◆ About this task ◆
Each entry should be set down exactly as written, except for any picture it holds.

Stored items
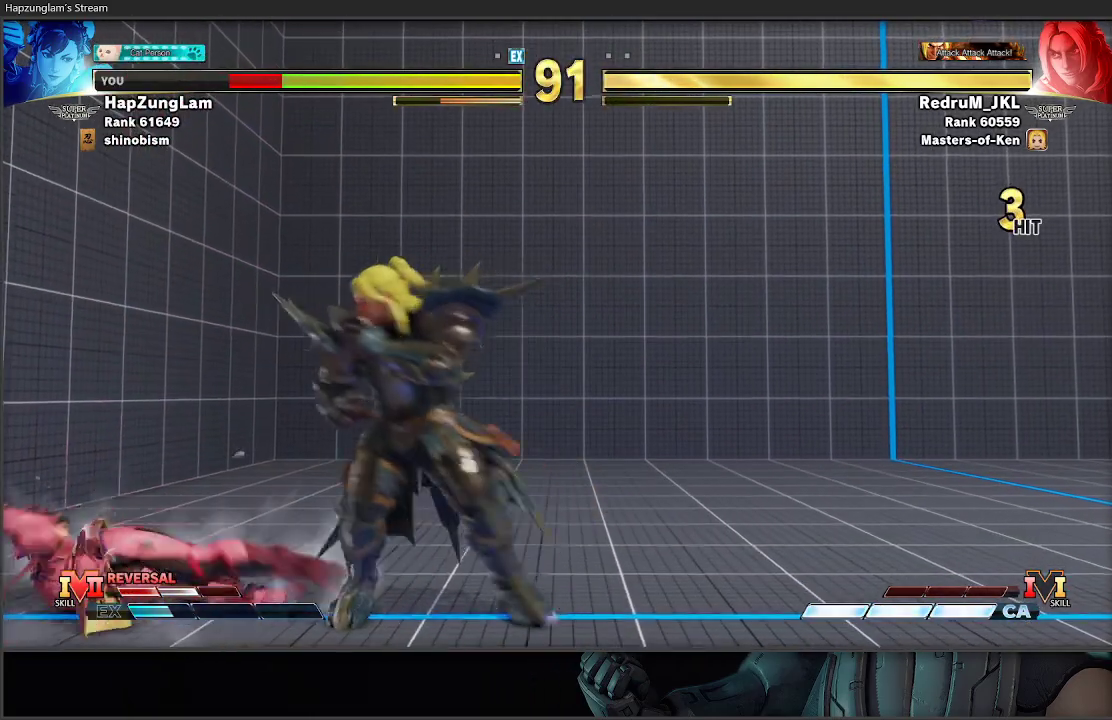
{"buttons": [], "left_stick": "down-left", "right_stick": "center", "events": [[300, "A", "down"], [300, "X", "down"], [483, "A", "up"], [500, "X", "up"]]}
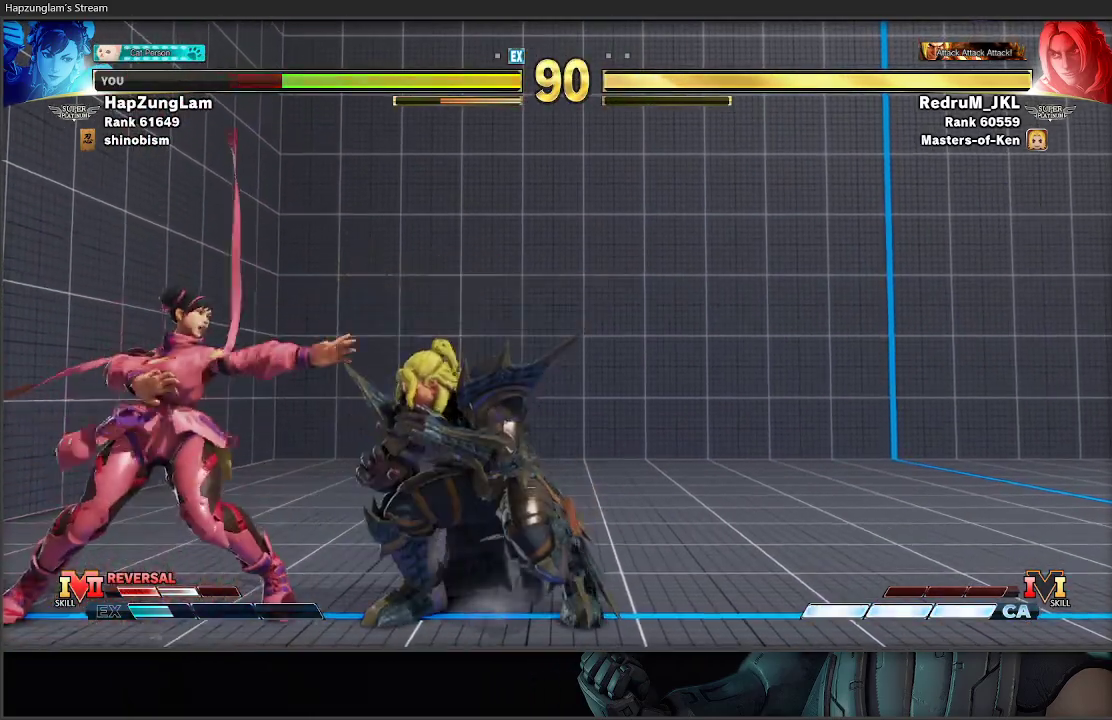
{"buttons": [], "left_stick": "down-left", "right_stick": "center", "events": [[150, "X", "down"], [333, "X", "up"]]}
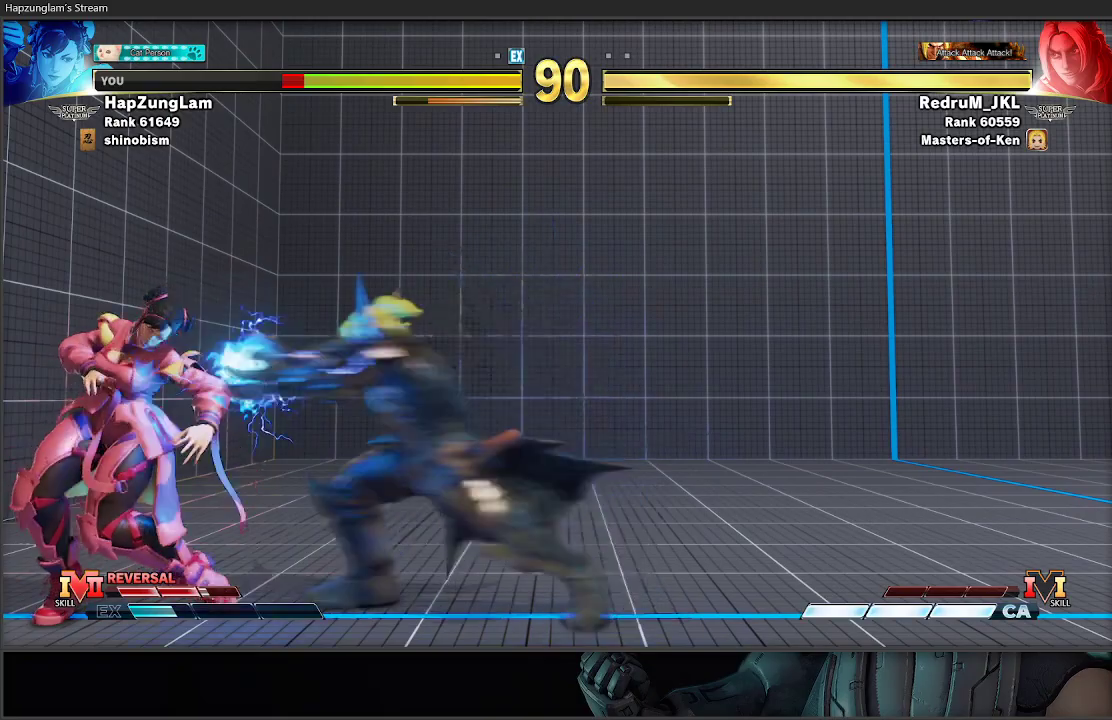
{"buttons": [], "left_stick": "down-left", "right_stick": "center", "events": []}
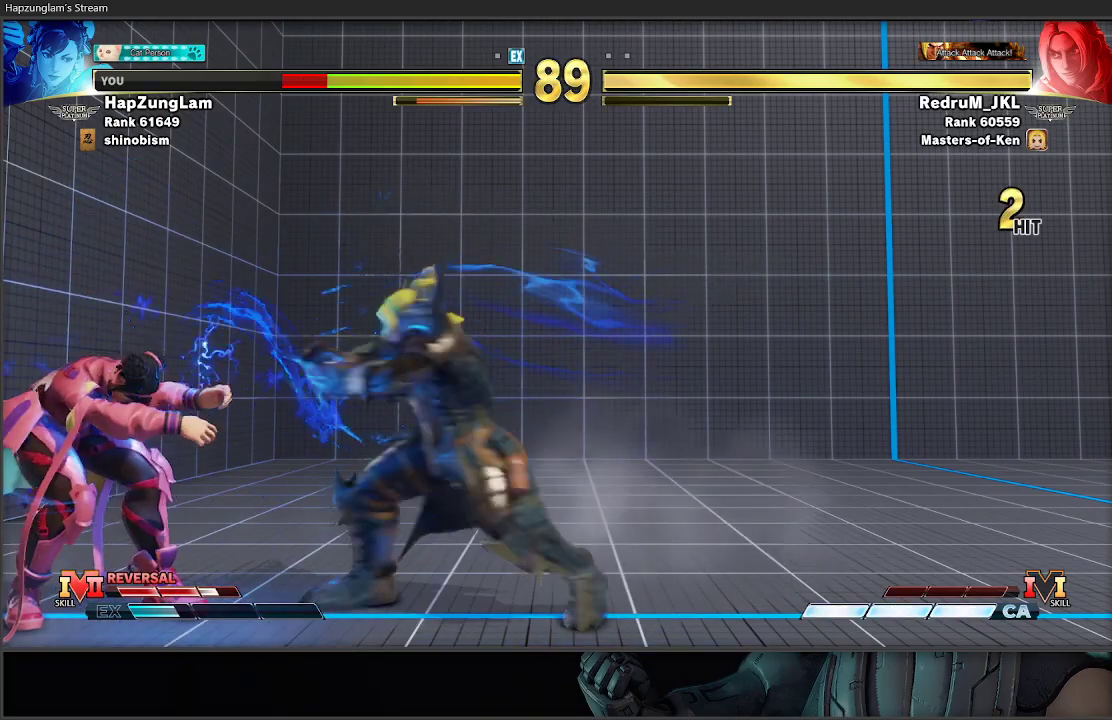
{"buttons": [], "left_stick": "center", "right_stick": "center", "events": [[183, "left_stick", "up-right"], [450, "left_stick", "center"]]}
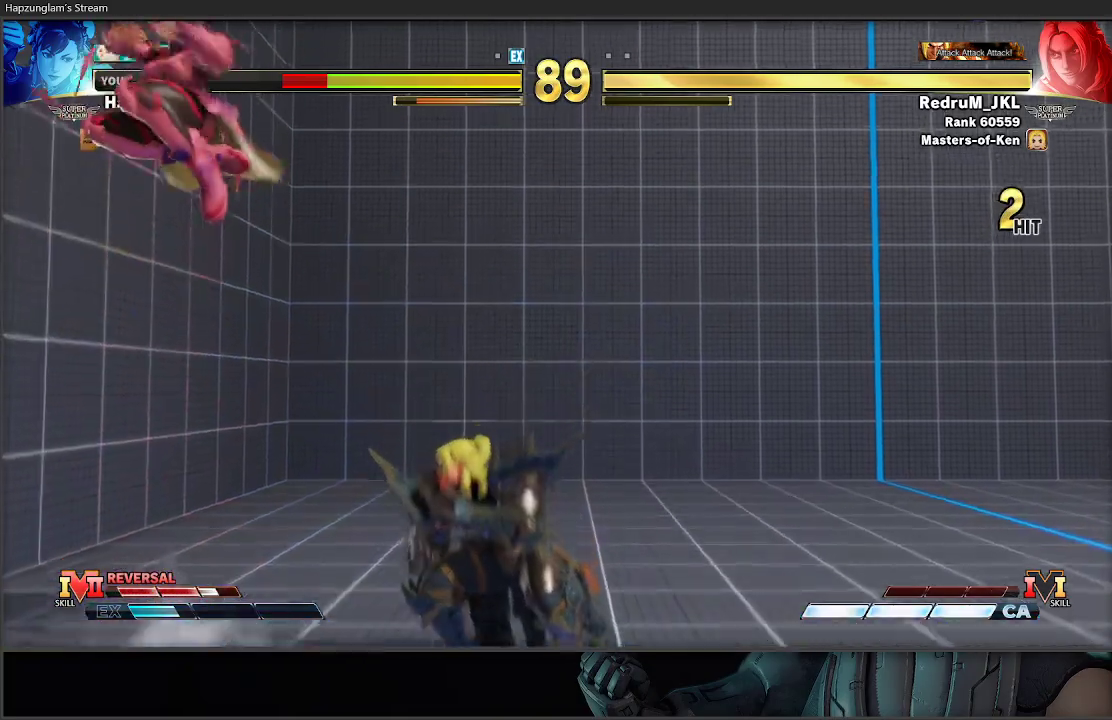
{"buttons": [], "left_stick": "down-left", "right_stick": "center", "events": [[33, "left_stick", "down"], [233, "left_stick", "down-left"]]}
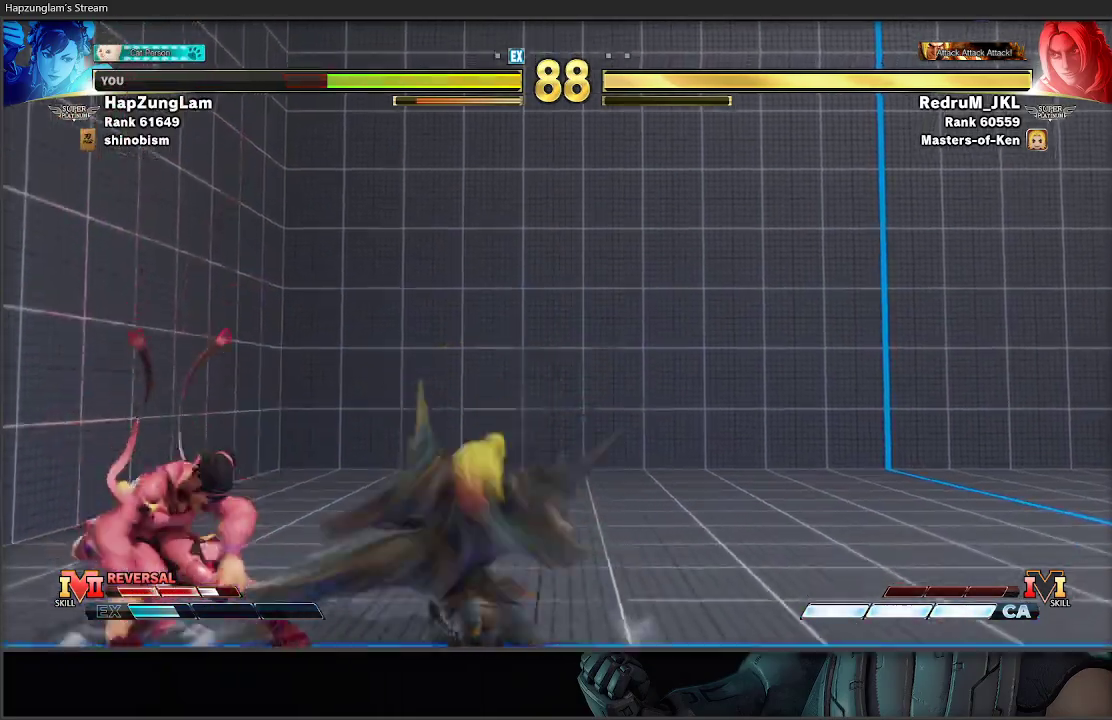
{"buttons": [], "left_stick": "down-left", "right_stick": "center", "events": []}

◆ Solution for this problem ◆
{"buttons": [], "left_stick": "down-left", "right_stick": "center", "events": [[300, "A", "down"], [300, "X", "down"], [483, "A", "up"], [500, "X", "up"]]}
{"buttons": [], "left_stick": "down-left", "right_stick": "center", "events": [[150, "X", "down"], [333, "X", "up"]]}
{"buttons": [], "left_stick": "down-left", "right_stick": "center", "events": []}
{"buttons": [], "left_stick": "center", "right_stick": "center", "events": [[183, "left_stick", "up-right"], [450, "left_stick", "center"]]}
{"buttons": [], "left_stick": "down-left", "right_stick": "center", "events": [[33, "left_stick", "down"], [233, "left_stick", "down-left"]]}
{"buttons": [], "left_stick": "down-left", "right_stick": "center", "events": []}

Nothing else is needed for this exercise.